C’est dans de tels moments que le reste de nos vies peut s’estomper en une sorte de flou sourd autour de nous. L’ami que nous avons depuis la maternelle, la mère qui appelle pour s’assurer que nous nous installons bien dans notre nouvel appartement, le voisin qui nous invite à prendre un verre un après-midi – on dirait qu’ils n’existent pas. Tout le monde autour de nous qui constitue la musique réconfortante et familière de notre vie s’atténue en un léger bourdonnement en comparaison de cette nouvelle personne sur laquelle nous ne pouvons pas cesser d’attendre. Bien que nous sachions, d’une certaine manière, que ce nouveau venu finira par être comme les autres, que leur jeu avec nos émotions n’est pas le signe bien dissimulé d’une plus grande affection, nous ne pouvons pas nous empêcher de jouer à la loterie émotionnelle avec eux. Nous misons tout, espérant quelque chose, ignorant les dépôts constants que le reste des gens de notre vie a fait depuis aussi longtemps que nous nous en souvenons.
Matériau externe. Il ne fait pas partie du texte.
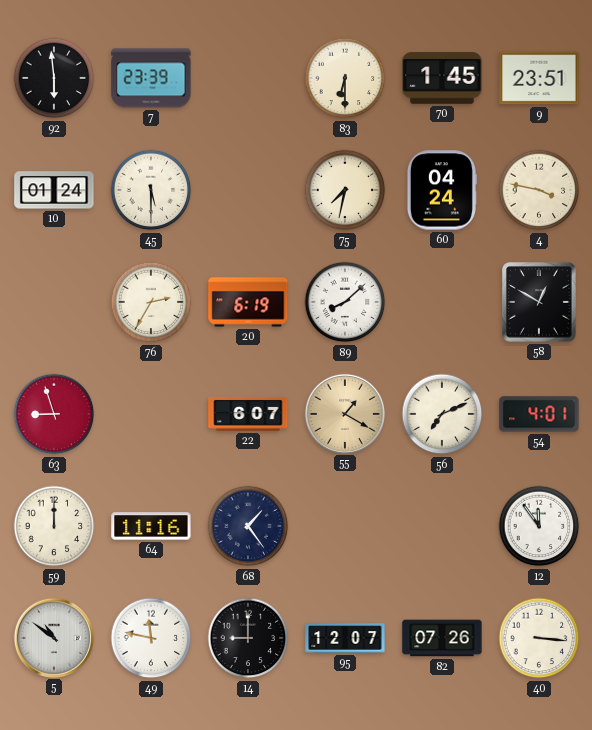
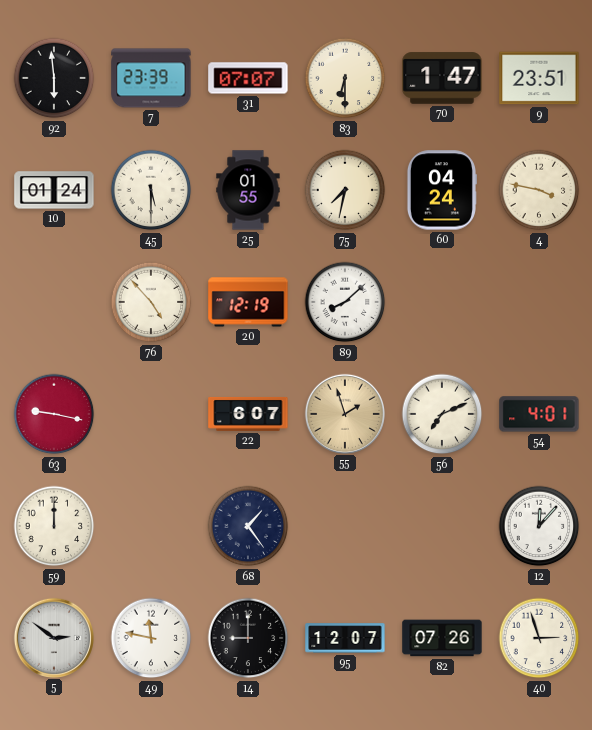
31: none -> 07:07
70: 1:45 -> 1:47
25: none -> 01:55
76: 2:35 -> 4:53
20: 6:19 -> 12:19
58: 12:50 -> none
63: 8:57 -> 9:17
55: 1:20 -> 1:57
64: 11:16 -> none
12: 11:54 -> 12:07
5: 10:51 -> 2:51
40: 3:16 -> 2:57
Nous sommes prêts à abandonner ceux qui nous sont les plus proches comme un sac à dos surchargé, courant sans entrave vers les personnes qui ne méritent pas notre attention. Nous pouvons même les voir (bien que nous détestions l’admettre) comme une nuisance face à une plus grande opportunité. En attendant un appel de cette nouvelle personne formidable, nous voyons un vieil ami appeler à la place. Presque en colère contre eux, nous ignorons l’appel. Comment osent-ils nous déranger quand nous attendons quelque chose d’aussi important ? Évincer les gens semble être la chose naturelle à faire, après tout, ils seront toujours là pour nous.
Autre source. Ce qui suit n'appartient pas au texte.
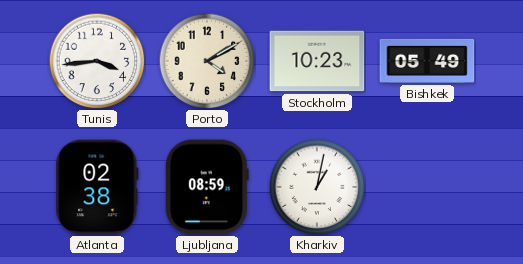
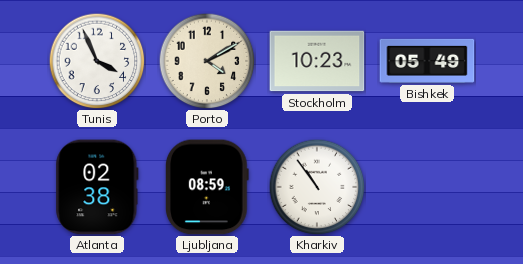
Tunis: 3:44 -> 3:56
Kharkiv: 1:02 -> 10:54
Mais que se passerait-il s’ils ne l’étaient pas ? Et si un jour nous les avions tellement tenus pour acquis qu’on ne pourrait plus s’en débarrasser avec un simple « Oh, j’étais dans un endroit vraiment étrange à ce moment-là » ? Dans quelle mesure le égoïsme du nouveau, de l’attraction masochiste, est-il un péché pardonnable ? Nous nous auto-flagellons en offrant notre temps et notre énergie aux personnes qui le réciprocitent le moins, en nous attendant à ce qu’à la fin de la journée, nous puissions revenir vers nos véritables êtres chers pour prendre un verre de vin et raconter toute cette histoire sordide. Nous pouvons nous plaindre, nous pouvons nous défouler, nous pouvons tout traverser parce que c’est pour ça que sont là de vrais amis. Mais que faisons-nous pour le mériter ? Si la seule personne envers laquelle nous sommes prêts à montrer une affection excitante et infatuée sont les personnes qui jouent au jeu délicat de la rétention, pourquoi quelqu’un devrait-il perdre son temps avec nous ?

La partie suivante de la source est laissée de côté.